#### [Exercise]
Where an entry below contains an image, skip the image and reproduce the rest exactly.

Dataset entries
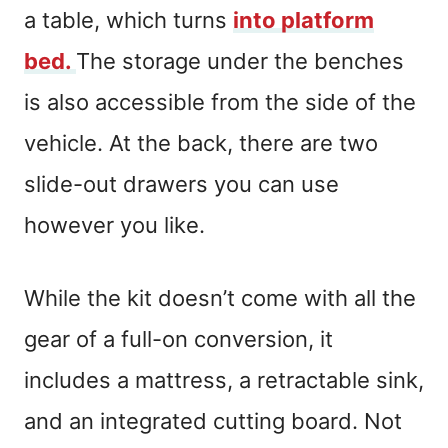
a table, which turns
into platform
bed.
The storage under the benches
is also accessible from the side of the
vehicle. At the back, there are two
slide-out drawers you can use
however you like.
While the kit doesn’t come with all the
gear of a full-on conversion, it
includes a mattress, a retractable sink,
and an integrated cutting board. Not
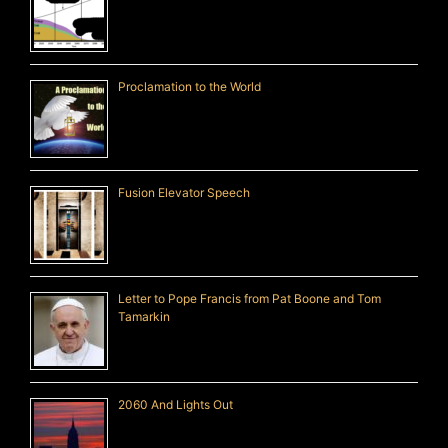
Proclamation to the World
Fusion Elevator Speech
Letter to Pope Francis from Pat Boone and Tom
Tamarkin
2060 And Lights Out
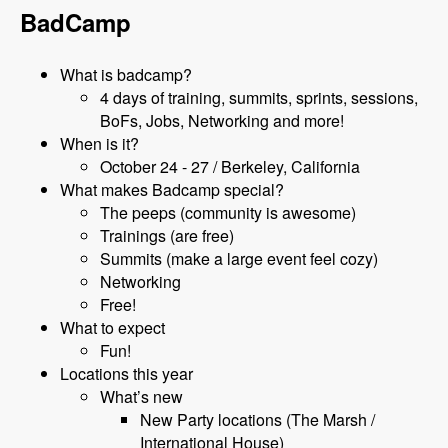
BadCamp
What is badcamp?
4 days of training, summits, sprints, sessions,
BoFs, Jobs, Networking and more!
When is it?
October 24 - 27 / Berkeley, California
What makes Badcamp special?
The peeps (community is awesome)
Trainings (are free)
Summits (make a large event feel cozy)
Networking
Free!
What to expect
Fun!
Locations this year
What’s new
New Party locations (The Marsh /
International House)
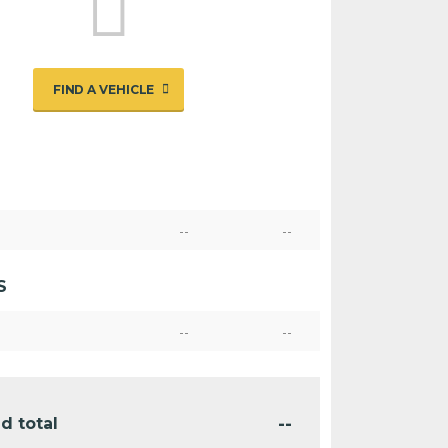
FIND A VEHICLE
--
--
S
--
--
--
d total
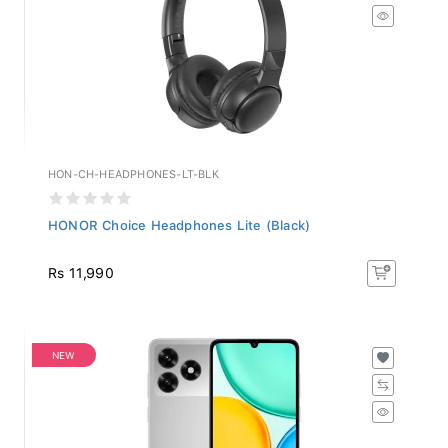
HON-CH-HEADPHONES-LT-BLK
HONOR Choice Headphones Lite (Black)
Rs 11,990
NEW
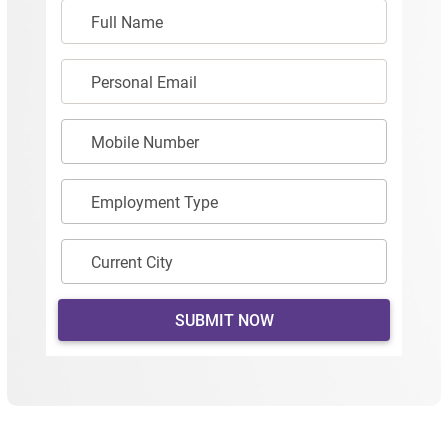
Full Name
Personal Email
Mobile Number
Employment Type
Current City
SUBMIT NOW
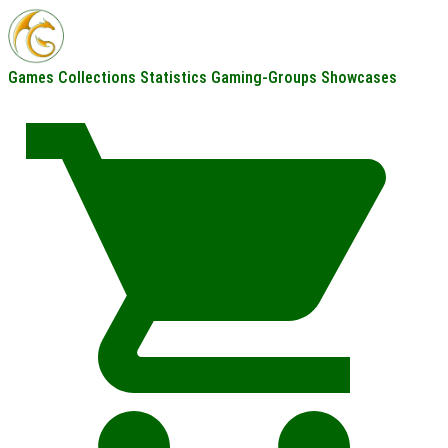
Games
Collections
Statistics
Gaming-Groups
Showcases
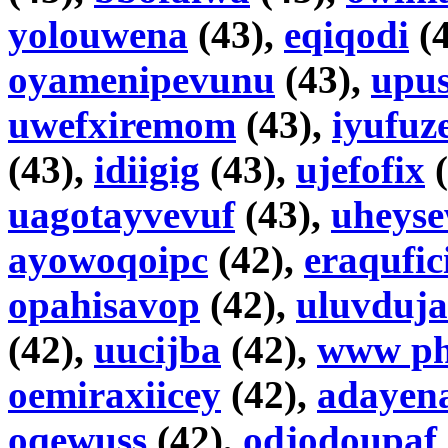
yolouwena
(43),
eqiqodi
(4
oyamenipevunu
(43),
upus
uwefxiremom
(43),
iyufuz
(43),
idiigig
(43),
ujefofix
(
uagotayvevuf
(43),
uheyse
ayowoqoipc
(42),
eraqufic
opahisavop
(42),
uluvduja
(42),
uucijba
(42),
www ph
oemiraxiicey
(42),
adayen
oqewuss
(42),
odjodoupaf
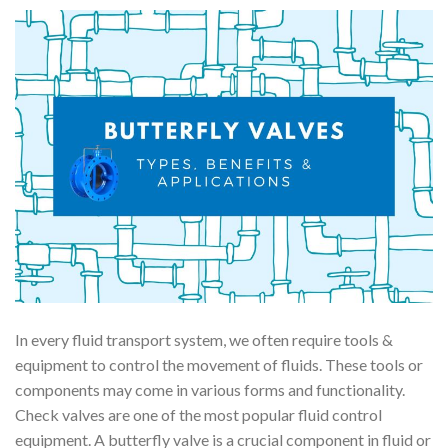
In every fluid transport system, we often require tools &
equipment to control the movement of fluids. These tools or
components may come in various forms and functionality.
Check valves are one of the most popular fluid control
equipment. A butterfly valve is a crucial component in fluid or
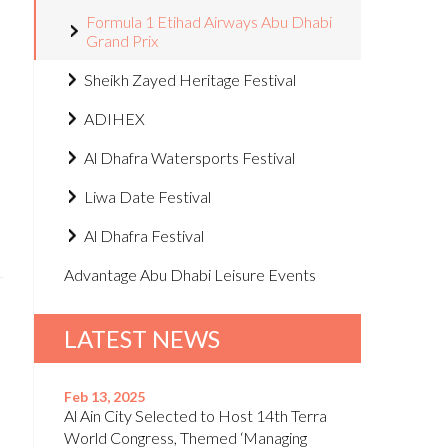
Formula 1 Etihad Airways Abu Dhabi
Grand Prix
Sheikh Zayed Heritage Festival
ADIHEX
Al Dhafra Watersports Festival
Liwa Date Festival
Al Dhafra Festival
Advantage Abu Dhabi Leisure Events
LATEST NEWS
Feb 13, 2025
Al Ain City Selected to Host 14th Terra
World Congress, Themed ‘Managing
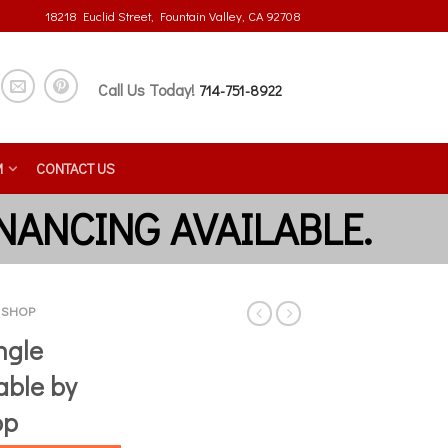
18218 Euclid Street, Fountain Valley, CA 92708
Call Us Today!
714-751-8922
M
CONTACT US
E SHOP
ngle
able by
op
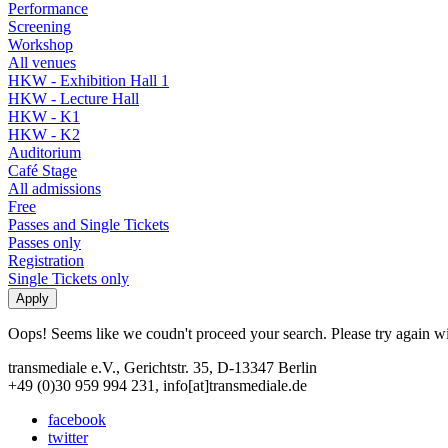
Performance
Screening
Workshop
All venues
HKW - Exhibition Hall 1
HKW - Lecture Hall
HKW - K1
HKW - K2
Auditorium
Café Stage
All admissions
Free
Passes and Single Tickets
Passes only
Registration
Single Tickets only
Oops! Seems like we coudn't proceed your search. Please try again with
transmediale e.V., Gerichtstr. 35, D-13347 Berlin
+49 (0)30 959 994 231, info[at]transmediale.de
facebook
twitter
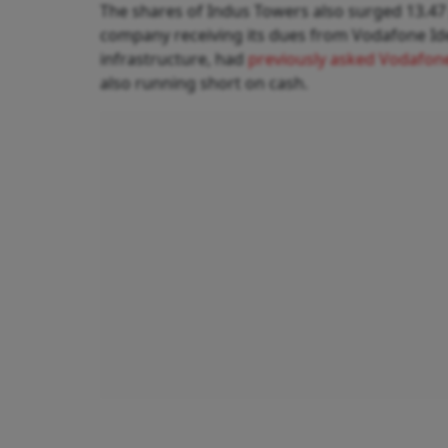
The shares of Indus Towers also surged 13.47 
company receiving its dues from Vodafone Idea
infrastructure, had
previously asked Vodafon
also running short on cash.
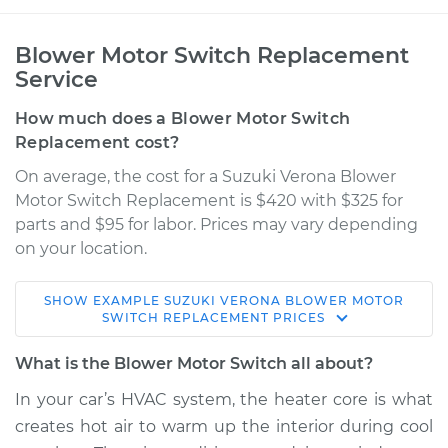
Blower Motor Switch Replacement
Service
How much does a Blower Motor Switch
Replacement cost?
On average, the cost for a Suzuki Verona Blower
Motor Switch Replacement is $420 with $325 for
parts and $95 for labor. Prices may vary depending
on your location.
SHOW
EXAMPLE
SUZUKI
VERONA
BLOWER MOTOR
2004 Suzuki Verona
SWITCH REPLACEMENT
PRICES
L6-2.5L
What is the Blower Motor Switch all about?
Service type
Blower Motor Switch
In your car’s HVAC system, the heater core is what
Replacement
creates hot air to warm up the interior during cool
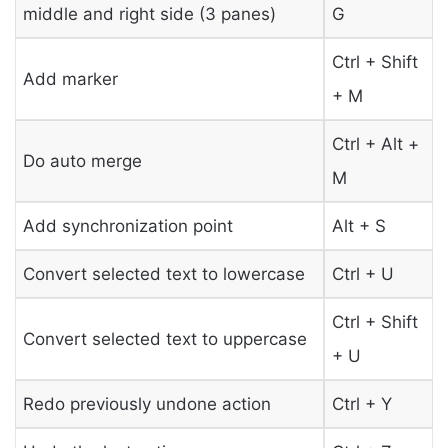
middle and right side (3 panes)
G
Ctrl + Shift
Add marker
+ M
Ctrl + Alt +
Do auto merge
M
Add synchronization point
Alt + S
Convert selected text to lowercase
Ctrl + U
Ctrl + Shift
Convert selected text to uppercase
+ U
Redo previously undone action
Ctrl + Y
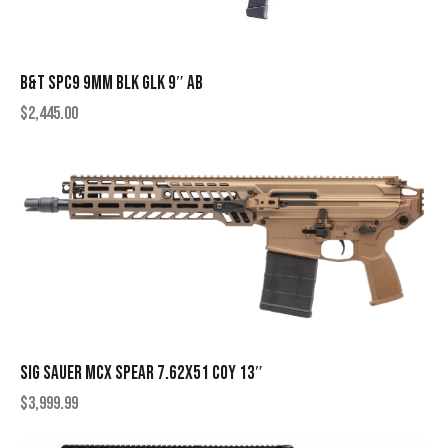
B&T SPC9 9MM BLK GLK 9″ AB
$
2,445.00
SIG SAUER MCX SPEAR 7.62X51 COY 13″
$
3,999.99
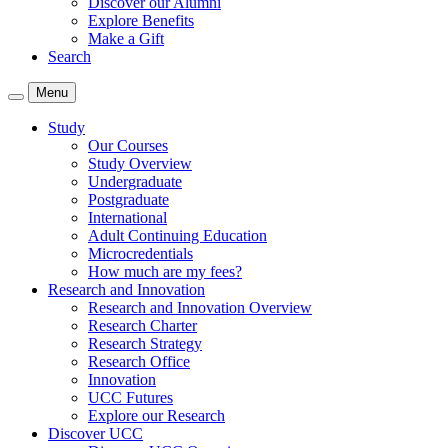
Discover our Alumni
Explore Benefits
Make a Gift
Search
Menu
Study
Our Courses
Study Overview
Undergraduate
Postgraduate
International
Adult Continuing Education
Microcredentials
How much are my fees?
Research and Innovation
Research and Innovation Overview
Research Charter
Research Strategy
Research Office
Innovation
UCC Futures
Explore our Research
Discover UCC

#### [Answer to this exercise]
a table, which turns
into platform
bed.
The storage under the benches
is also accessible from the side of the
vehicle. At the back, there are two
slide-out drawers you can use
however you like.
While the kit doesn’t come with all the
gear of a full-on conversion, it
includes a mattress, a retractable sink,
and an integrated cutting board. Not
Proclamation to the World
Fusion Elevator Speech
Letter to Pope Francis from Pat Boone and Tom
Tamarkin
2060 And Lights Out
BadCamp
What is badcamp?
4 days of training, summits, sprints, sessions,
BoFs, Jobs, Networking and more!
When is it?
October 24 - 27 / Berkeley, California
What makes Badcamp special?
The peeps (community is awesome)
Trainings (are free)
Summits (make a large event feel cozy)
Networking
Free!
What to expect
Fun!
Locations this year
What’s new
New Party locations (The Marsh /
International House)
FIND A VEHICLE
--
--
S
--
--
--
d total
HON-CH-HEADPHONES-LT-BLK
HONOR Choice Headphones Lite (Black)
Rs 11,990
NEW
Full Name
Personal Email
Mobile Number
Employment Type
Current City
SUBMIT NOW
Games
Collections
Statistics
Gaming-Groups
Showcases
yolouwena
(43),
eqiqodi
(4
oyamenipevunu
(43),
upus
uwefxiremom
(43),
iyufuz
(43),
idiigig
(43),
ujefofix
(
uagotayvevuf
(43),
uheyse
ayowoqoipc
(42),
eraqufic
opahisavop
(42),
uluvduja
(42),
uucijba
(42),
www ph
oemiraxiicey
(42),
adayen
oqewuss
(42),
odjodoupaf
In every fluid transport system, we often require tools &
equipment to control the movement of fluids. These tools or
components may come in various forms and functionality.
Check valves are one of the most popular fluid control
equipment. A butterfly valve is a crucial component in fluid or
Formula 1 Etihad Airways Abu Dhabi
Grand Prix
Sheikh Zayed Heritage Festival
ADIHEX
Al Dhafra Watersports Festival
Liwa Date Festival
Al Dhafra Festival
Advantage Abu Dhabi Leisure Events
LATEST NEWS
Feb 13, 2025
Al Ain City Selected to Host 14th Terra
World Congress, Themed ‘Managing
18218 Euclid Street, Fountain Valley, CA 92708
Call Us Today!
714-751-8922
M
CONTACT US
E SHOP
ngle
able by
op
Performance
Screening
Workshop
All venues
HKW - Exhibition Hall 1
HKW - Lecture Hall
HKW - K1
HKW - K2
Auditorium
Café Stage
All admissions
Free
Passes and Single Tickets
Passes only
Registration
Single Tickets only
Oops! Seems like we coudn't proceed your search. Please try again with
transmediale e.V., Gerichtstr. 35, D-13347 Berlin
+49 (0)30 959 994 231, info[at]transmediale.de
facebook
twitter
The shares of Indus Towers also surged 13.47 
company receiving its dues from Vodafone Idea
infrastructure, had
previously asked Vodafon
also running short on cash.
Blower Motor Switch Replacement
Service
How much does a Blower Motor Switch
Replacement cost?
On average, the cost for a Suzuki Verona Blower
Motor Switch Replacement is $420 with $325 for
parts and $95 for labor. Prices may vary depending
on your location.
SHOW
EXAMPLE
SUZUKI
VERONA
BLOWER MOTOR
2004 Suzuki Verona
SWITCH REPLACEMENT
PRICES
L6-2.5L
What is the Blower Motor Switch all about?
Service type
Blower Motor Switch
In your car’s HVAC system, the heater core is what
Replacement
creates hot air to warm up the interior during cool
middle and right side (3 panes)
G
Ctrl + Shift
Add marker
+ M
Ctrl + Alt +
Do auto merge
M
Add synchronization point
Alt + S
Convert selected text to lowercase
Ctrl + U
Ctrl + Shift
Convert selected text to uppercase
+ U
Redo previously undone action
Ctrl + Y
B&T SPC9 9MM BLK GLK 9″ AB
$
2,445.00
SIG SAUER MCX SPEAR 7.62X51 COY 13″
$
3,999.99
Discover our Alumni
Explore Benefits
Make a Gift
Search
Menu
Study
Our Courses
Study Overview
Undergraduate
Postgraduate
International
Adult Continuing Education
Microcredentials
How much are my fees?
Research and Innovation
Research and Innovation Overview
Research Charter
Research Strategy
Research Office
Innovation
UCC Futures
Explore our Research
Discover UCC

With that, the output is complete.